Während des Überfalls fiel dem Zeugen außerdem auf, dass sich beide Tatverdächtigen mehrmals durch Funkgeräte verständigt hätten. Teilweise habe er die Sprache nicht verstanden. „Aber der Ton kam mir bekannt vor. Es könnte kroatisch oder auch serbisch gewesen sein.“ Mit dem Audi von Dagmar J. flüchteten die Täter und ließen die Geschädigten im Haus zurück.
Der rettende Termin
„Meine Frau hat die ganze Zeit über bitterlich geweint“, so der 73-Jährige. Während sie die Hoffnung bereits aufgegeben hatte, sah Heinz J. ihre Chance in einem Termin, den er am nächsten Tag zusammen mit seiner Tochter Caroline bei einem Rechtsanwalt hatte. Er erklärt: „Er kannte mich und wusste um meine Pünktlichkeit. Außerdem war ich mir bewusst, dass meine Tochter skeptisch werden würde, wenn ich nicht zu dem Termin erschien.“
Und so kam es schließlich auch. Die besorgte Tochter rief ihren Mann an. Dieser wiederum informierte den Rottacher Architekten Andreas Erlacher. Als dieser schließlich die beiden Verletzten in der Villa auffand, alarmierte er sofort die Polizei.

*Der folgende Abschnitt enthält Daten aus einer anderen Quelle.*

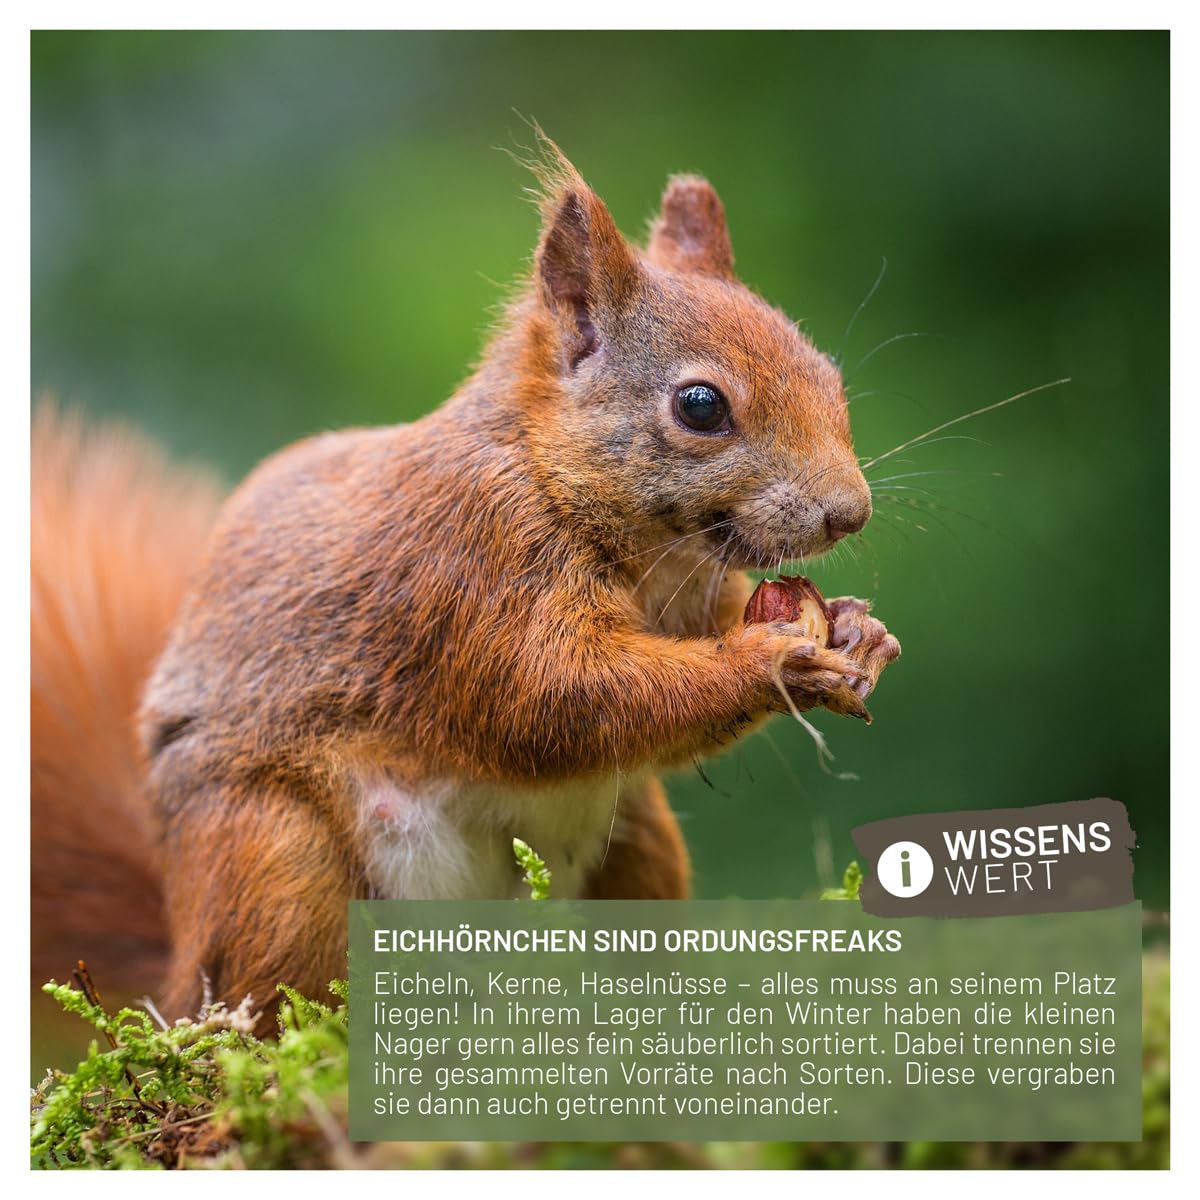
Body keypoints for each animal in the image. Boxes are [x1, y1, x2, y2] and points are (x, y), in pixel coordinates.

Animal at [31, 140, 899, 1028]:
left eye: (827, 374)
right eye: (700, 405)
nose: (850, 513)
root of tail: (175, 984)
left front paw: (860, 634)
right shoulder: (473, 565)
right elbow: (559, 697)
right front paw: (770, 660)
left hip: (639, 843)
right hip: (277, 859)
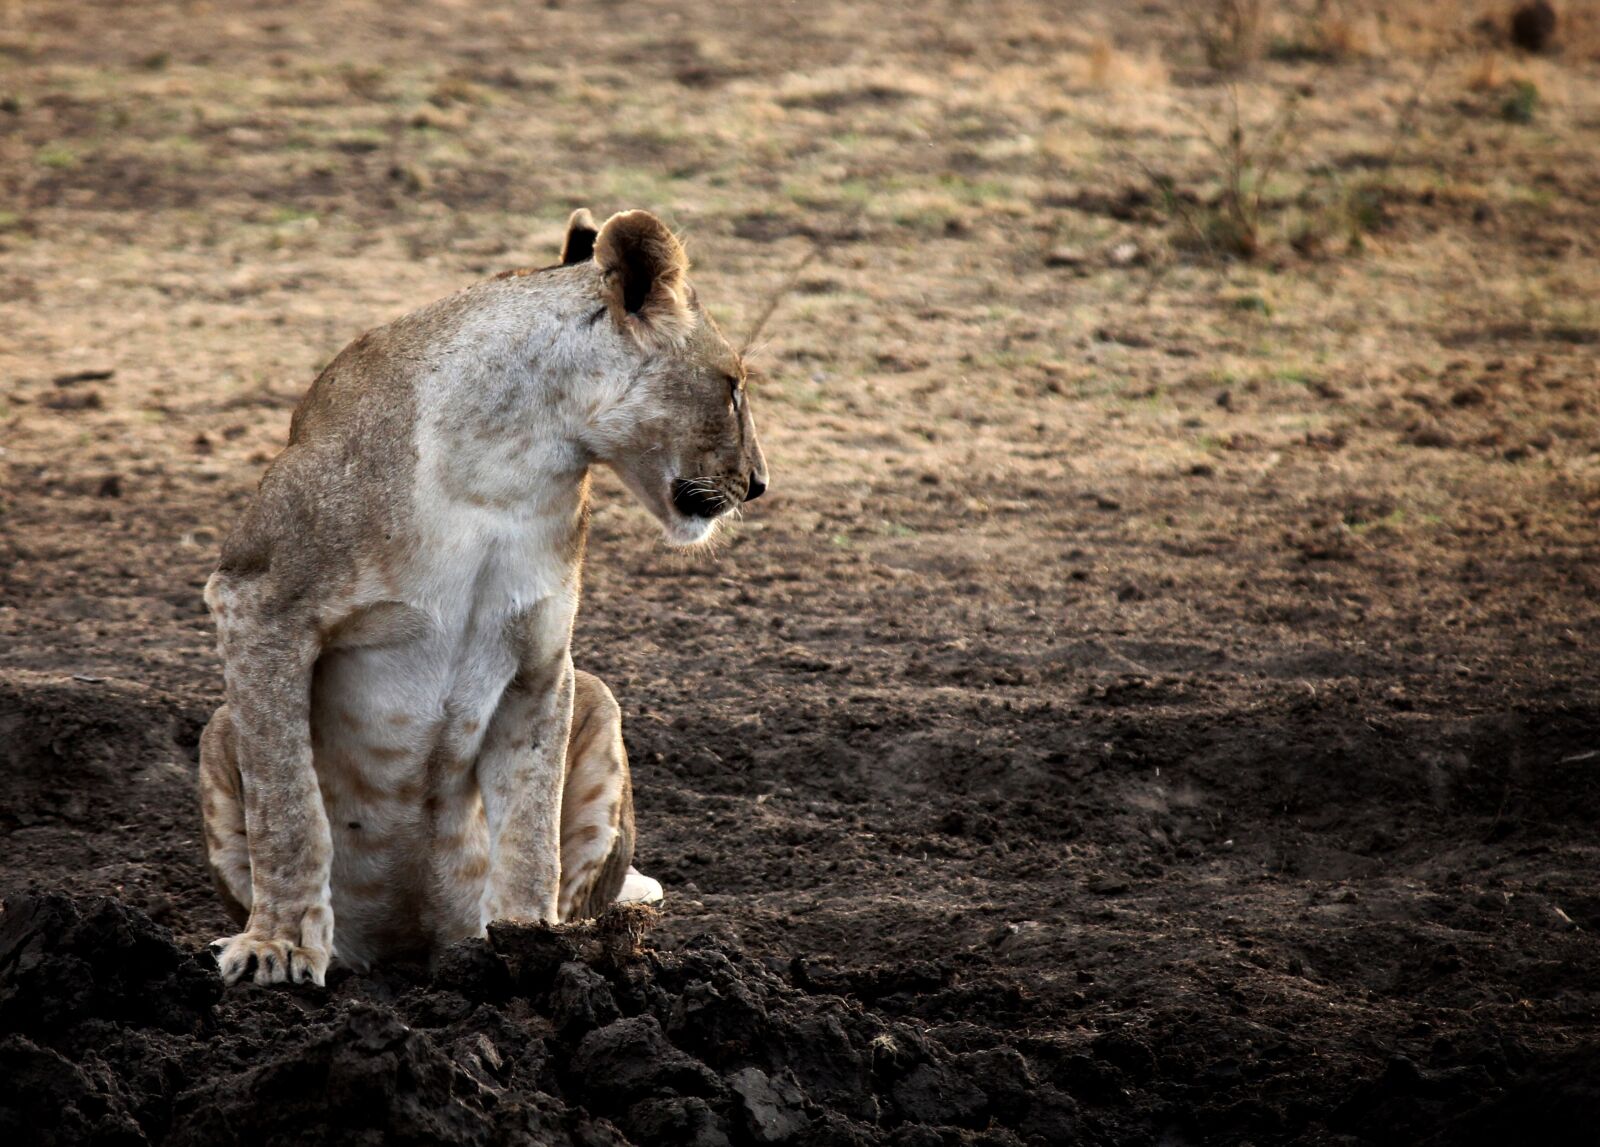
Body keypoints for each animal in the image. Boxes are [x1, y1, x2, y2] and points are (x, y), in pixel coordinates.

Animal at [197, 208, 767, 985]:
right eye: (732, 384)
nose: (760, 483)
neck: (509, 461)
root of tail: (410, 943)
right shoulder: (259, 599)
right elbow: (287, 805)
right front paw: (277, 946)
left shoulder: (542, 661)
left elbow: (530, 822)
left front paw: (530, 947)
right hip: (218, 726)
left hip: (598, 697)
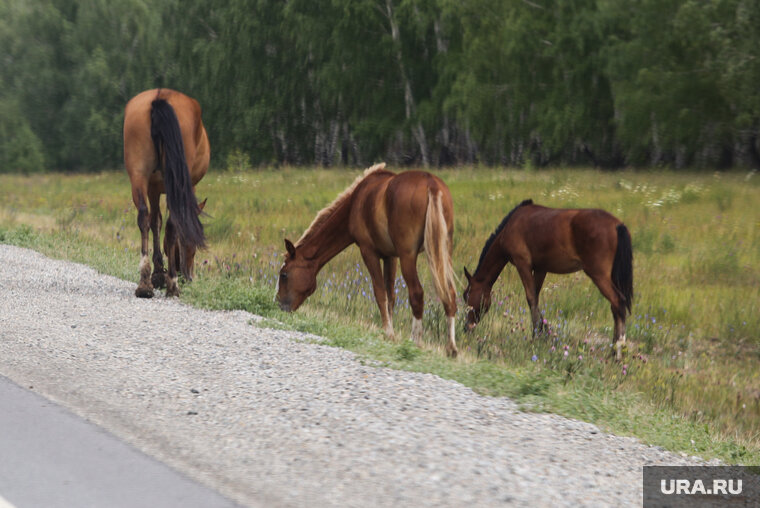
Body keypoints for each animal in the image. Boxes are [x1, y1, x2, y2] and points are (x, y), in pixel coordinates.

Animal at [123, 88, 209, 298]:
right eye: (193, 246)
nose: (190, 277)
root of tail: (160, 97)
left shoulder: (153, 188)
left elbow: (155, 221)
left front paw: (156, 274)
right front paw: (164, 275)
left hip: (138, 175)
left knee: (143, 216)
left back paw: (144, 284)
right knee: (172, 225)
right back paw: (172, 283)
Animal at [276, 163, 460, 358]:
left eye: (284, 274)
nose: (278, 303)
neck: (356, 203)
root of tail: (431, 184)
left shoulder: (368, 252)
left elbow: (379, 293)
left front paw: (388, 332)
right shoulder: (390, 256)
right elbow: (390, 295)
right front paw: (390, 330)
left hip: (408, 257)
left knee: (417, 293)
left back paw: (415, 342)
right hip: (443, 251)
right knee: (449, 294)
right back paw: (451, 348)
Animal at [464, 199, 636, 362]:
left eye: (466, 296)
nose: (466, 328)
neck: (511, 226)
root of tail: (618, 225)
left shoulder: (523, 264)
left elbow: (531, 299)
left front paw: (536, 337)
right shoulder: (541, 269)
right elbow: (536, 298)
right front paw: (543, 333)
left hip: (599, 275)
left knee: (618, 302)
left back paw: (618, 355)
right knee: (615, 308)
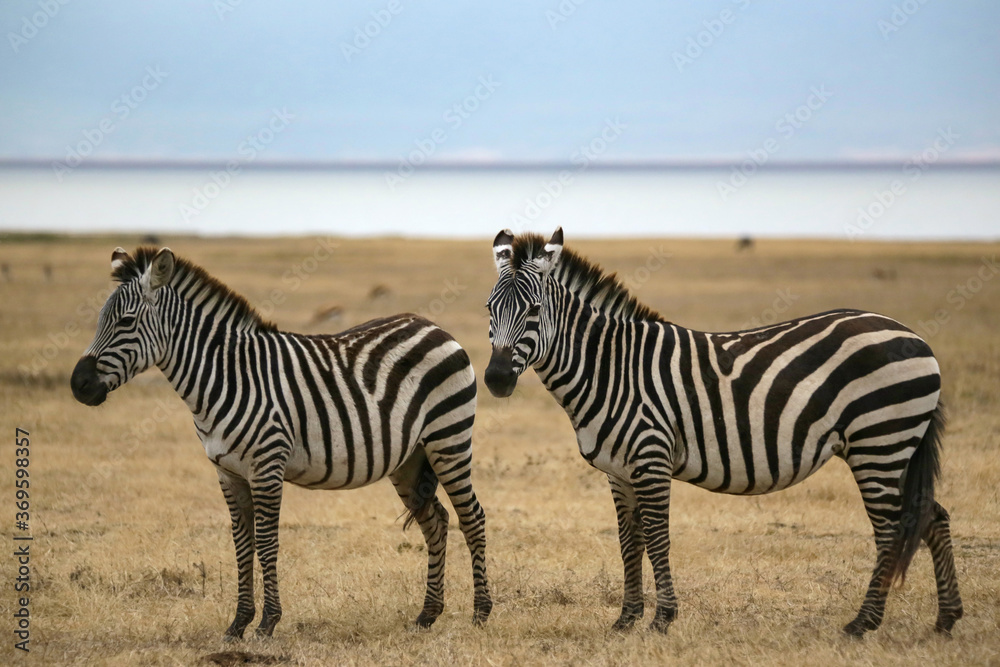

Heinz J. klagt noch heute über Schmerzen in seinen rechten Arm. Doch viel schlimmer sind wohl die psychischen Folgen. Dagmar J. leide unter Schlafstörungen, traue sich nicht mehr im Dunkeln zu den Mülltonnen oder an den Briefkasten. Auf die Frage des Richters, wie es derzeit seiner Ehefrau gehe, antwortet der Rottacher betroffen:
Der Überfall hat das Leben meiner Frau zerstört. Sie ist nur noch ein Bündel aus Angst.
Der Prozess vor dem Münchner Landgericht dauert an.